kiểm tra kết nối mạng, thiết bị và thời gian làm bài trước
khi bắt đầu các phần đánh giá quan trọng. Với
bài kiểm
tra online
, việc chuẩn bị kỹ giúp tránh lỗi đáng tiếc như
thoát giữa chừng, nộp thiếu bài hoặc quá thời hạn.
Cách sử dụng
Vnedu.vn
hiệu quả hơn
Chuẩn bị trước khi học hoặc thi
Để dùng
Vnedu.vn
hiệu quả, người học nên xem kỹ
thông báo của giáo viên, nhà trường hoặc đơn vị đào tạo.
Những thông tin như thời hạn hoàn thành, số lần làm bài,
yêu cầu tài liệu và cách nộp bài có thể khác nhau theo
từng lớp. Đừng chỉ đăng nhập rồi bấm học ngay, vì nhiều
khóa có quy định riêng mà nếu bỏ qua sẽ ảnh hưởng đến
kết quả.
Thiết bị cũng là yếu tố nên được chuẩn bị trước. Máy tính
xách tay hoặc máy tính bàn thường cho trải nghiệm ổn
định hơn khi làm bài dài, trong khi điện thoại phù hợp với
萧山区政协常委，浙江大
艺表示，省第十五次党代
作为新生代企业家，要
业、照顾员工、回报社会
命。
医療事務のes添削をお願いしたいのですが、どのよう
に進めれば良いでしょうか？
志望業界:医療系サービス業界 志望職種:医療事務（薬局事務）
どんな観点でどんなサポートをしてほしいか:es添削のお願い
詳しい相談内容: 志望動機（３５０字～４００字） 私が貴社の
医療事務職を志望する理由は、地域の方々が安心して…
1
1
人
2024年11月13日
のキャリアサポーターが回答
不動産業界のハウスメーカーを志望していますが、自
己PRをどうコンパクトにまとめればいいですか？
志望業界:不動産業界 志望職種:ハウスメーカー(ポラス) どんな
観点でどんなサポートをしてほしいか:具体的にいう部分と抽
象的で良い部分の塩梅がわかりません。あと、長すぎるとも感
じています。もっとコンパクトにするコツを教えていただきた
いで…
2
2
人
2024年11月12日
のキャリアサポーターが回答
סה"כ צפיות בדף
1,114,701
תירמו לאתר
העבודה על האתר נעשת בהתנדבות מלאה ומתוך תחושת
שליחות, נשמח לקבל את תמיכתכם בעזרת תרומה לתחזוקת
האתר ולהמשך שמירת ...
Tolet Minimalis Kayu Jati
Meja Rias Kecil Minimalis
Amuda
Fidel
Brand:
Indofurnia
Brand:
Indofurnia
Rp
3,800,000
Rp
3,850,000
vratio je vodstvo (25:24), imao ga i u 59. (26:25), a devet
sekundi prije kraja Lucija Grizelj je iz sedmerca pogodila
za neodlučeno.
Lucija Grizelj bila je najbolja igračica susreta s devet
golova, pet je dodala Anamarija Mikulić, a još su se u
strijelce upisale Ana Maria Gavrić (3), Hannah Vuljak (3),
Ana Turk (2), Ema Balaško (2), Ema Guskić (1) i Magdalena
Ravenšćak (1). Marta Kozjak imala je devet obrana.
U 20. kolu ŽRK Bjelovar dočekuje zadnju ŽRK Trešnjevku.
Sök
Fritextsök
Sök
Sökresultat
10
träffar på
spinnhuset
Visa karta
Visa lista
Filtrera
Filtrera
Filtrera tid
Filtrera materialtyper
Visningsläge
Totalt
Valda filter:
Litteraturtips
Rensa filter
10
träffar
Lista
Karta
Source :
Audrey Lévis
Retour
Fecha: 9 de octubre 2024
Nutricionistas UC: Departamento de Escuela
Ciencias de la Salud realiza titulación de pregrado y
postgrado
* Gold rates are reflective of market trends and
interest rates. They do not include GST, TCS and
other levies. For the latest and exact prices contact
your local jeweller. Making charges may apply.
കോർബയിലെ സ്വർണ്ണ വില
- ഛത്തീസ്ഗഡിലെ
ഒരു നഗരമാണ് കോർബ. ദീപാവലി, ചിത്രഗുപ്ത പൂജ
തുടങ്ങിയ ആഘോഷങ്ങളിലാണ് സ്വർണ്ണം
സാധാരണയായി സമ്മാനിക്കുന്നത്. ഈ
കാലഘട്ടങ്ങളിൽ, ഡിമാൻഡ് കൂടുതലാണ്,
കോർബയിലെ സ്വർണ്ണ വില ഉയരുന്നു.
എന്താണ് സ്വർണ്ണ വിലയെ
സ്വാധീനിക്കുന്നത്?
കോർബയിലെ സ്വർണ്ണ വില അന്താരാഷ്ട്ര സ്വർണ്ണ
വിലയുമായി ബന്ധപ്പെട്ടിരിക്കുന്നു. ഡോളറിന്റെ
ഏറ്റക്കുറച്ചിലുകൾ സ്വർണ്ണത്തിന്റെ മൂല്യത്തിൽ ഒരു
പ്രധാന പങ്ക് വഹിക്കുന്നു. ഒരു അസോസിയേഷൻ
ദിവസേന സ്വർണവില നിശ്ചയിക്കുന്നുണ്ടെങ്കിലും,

= = = = =

## INSTRUCTIONS FOR THE TASK
Please quote all of the lines above, word for word.

## OUTPUT
kiểm tra kết nối mạng, thiết bị và thời gian làm bài trước
khi bắt đầu các phần đánh giá quan trọng. Với
bài kiểm
tra online
, việc chuẩn bị kỹ giúp tránh lỗi đáng tiếc như
thoát giữa chừng, nộp thiếu bài hoặc quá thời hạn.
Cách sử dụng
Vnedu.vn
hiệu quả hơn
Chuẩn bị trước khi học hoặc thi
Để dùng
Vnedu.vn
hiệu quả, người học nên xem kỹ
thông báo của giáo viên, nhà trường hoặc đơn vị đào tạo.
Những thông tin như thời hạn hoàn thành, số lần làm bài,
yêu cầu tài liệu và cách nộp bài có thể khác nhau theo
từng lớp. Đừng chỉ đăng nhập rồi bấm học ngay, vì nhiều
khóa có quy định riêng mà nếu bỏ qua sẽ ảnh hưởng đến
kết quả.
Thiết bị cũng là yếu tố nên được chuẩn bị trước. Máy tính
xách tay hoặc máy tính bàn thường cho trải nghiệm ổn
định hơn khi làm bài dài, trong khi điện thoại phù hợp với
萧山区政协常委，浙江大
艺表示，省第十五次党代
作为新生代企业家，要
业、照顾员工、回报社会
命。
医療事務のes添削をお願いしたいのですが、どのよう
に進めれば良いでしょうか？
志望業界:医療系サービス業界 志望職種:医療事務（薬局事務）
どんな観点でどんなサポートをしてほしいか:es添削のお願い
詳しい相談内容: 志望動機（３５０字～４００字） 私が貴社の
医療事務職を志望する理由は、地域の方々が安心して…
1
1
人
2024年11月13日
のキャリアサポーターが回答
不動産業界のハウスメーカーを志望していますが、自
己PRをどうコンパクトにまとめればいいですか？
志望業界:不動産業界 志望職種:ハウスメーカー(ポラス) どんな
観点でどんなサポートをしてほしいか:具体的にいう部分と抽
象的で良い部分の塩梅がわかりません。あと、長すぎるとも感
じています。もっとコンパクトにするコツを教えていただきた
いで…
2
2
人
2024年11月12日
のキャリアサポーターが回答
סה"כ צפיות בדף
1,114,701
תירמו לאתר
העבודה על האתר נעשת בהתנדבות מלאה ומתוך תחושת
שליחות, נשמח לקבל את תמיכתכם בעזרת תרומה לתחזוקת
האתר ולהמשך שמירת ...
Tolet Minimalis Kayu Jati
Meja Rias Kecil Minimalis
Amuda
Fidel
Brand:
Indofurnia
Brand:
Indofurnia
Rp
3,800,000
Rp
3,850,000
vratio je vodstvo (25:24), imao ga i u 59. (26:25), a devet
sekundi prije kraja Lucija Grizelj je iz sedmerca pogodila
za neodlučeno.
Lucija Grizelj bila je najbolja igračica susreta s devet
golova, pet je dodala Anamarija Mikulić, a još su se u
strijelce upisale Ana Maria Gavrić (3), Hannah Vuljak (3),
Ana Turk (2), Ema Balaško (2), Ema Guskić (1) i Magdalena
Ravenšćak (1). Marta Kozjak imala je devet obrana.
U 20. kolu ŽRK Bjelovar dočekuje zadnju ŽRK Trešnjevku.
Sök
Fritextsök
Sök
Sökresultat
10
träffar på
spinnhuset
Visa karta
Visa lista
Filtrera
Filtrera
Filtrera tid
Filtrera materialtyper
Visningsläge
Totalt
Valda filter:
Litteraturtips
Rensa filter
10
träffar
Lista
Karta
Source :
Audrey Lévis
Retour
Fecha: 9 de octubre 2024
Nutricionistas UC: Departamento de Escuela
Ciencias de la Salud realiza titulación de pregrado y
postgrado
* Gold rates are reflective of market trends and
interest rates. They do not include GST, TCS and
other levies. For the latest and exact prices contact
your local jeweller. Making charges may apply.
കോർബയിലെ സ്വർണ്ണ വില
- ഛത്തീസ്ഗഡിലെ
ഒരു നഗരമാണ് കോർബ. ദീപാവലി, ചിത്രഗുപ്ത പൂജ
തുടങ്ങിയ ആഘോഷങ്ങളിലാണ് സ്വർണ്ണം
സാധാരണയായി സമ്മാനിക്കുന്നത്. ഈ
കാലഘട്ടങ്ങളിൽ, ഡിമാൻഡ് കൂടുതലാണ്,
കോർബയിലെ സ്വർണ്ണ വില ഉയരുന്നു.
എന്താണ് സ്വർണ്ണ വിലയെ
സ്വാധീനിക്കുന്നത്?
കോർബയിലെ സ്വർണ്ണ വില അന്താരാഷ്ട്ര സ്വർണ്ണ
വിലയുമായി ബന്ധപ്പെട്ടിരിക്കുന്നു. ഡോളറിന്റെ
ഏറ്റക്കുറച്ചിലുകൾ സ്വർണ്ണത്തിന്റെ മൂല്യത്തിൽ ഒരു
പ്രധാന പങ്ക് വഹിക്കുന്നു. ഒരു അസോസിയേഷൻ
ദിവസേന സ്വർണവില നിശ്ചയിക്കുന്നുണ്ടെങ്കിലും,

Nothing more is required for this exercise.